# [Items from a dataset]
□ □ □ □ □ □ □

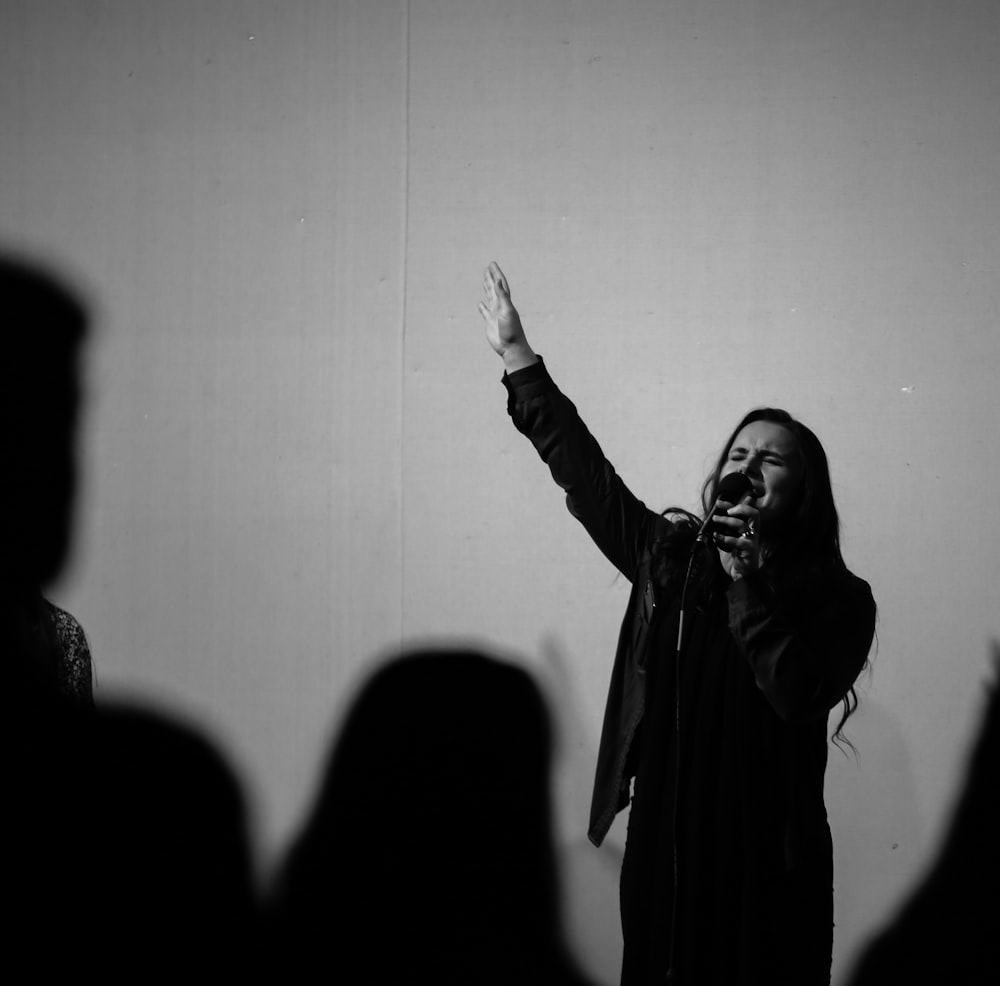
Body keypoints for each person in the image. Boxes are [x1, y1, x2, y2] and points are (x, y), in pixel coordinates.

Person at [478, 261, 877, 986]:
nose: (747, 467)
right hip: (666, 848)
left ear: (804, 488)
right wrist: (519, 360)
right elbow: (590, 481)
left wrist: (748, 583)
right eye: (739, 453)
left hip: (766, 863)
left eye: (771, 460)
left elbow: (795, 690)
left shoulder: (840, 599)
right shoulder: (672, 560)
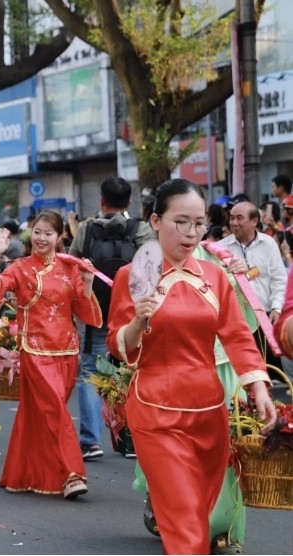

□ □ □ □ □ □ □

# [EXERCISE DESCRIPTION]
Repeat all of the data above word for word, minus the pictures.

# [ANSWER TO THIS EXERCISE]
Body keypoints for each person in the image. Boxes are [x1, y1, x2, y2] and points are (x, y), in pixel coordinates.

Person at [478, 261, 877, 986]:
nose: (747, 467)
right hip: (666, 848)
left ear: (804, 488)
right wrist: (519, 360)
right elbow: (590, 481)
left wrist: (748, 583)
right eye: (739, 453)
left hip: (766, 863)
left eye: (771, 460)
left elbow: (795, 690)
left shoulder: (840, 599)
right shoulder: (672, 560)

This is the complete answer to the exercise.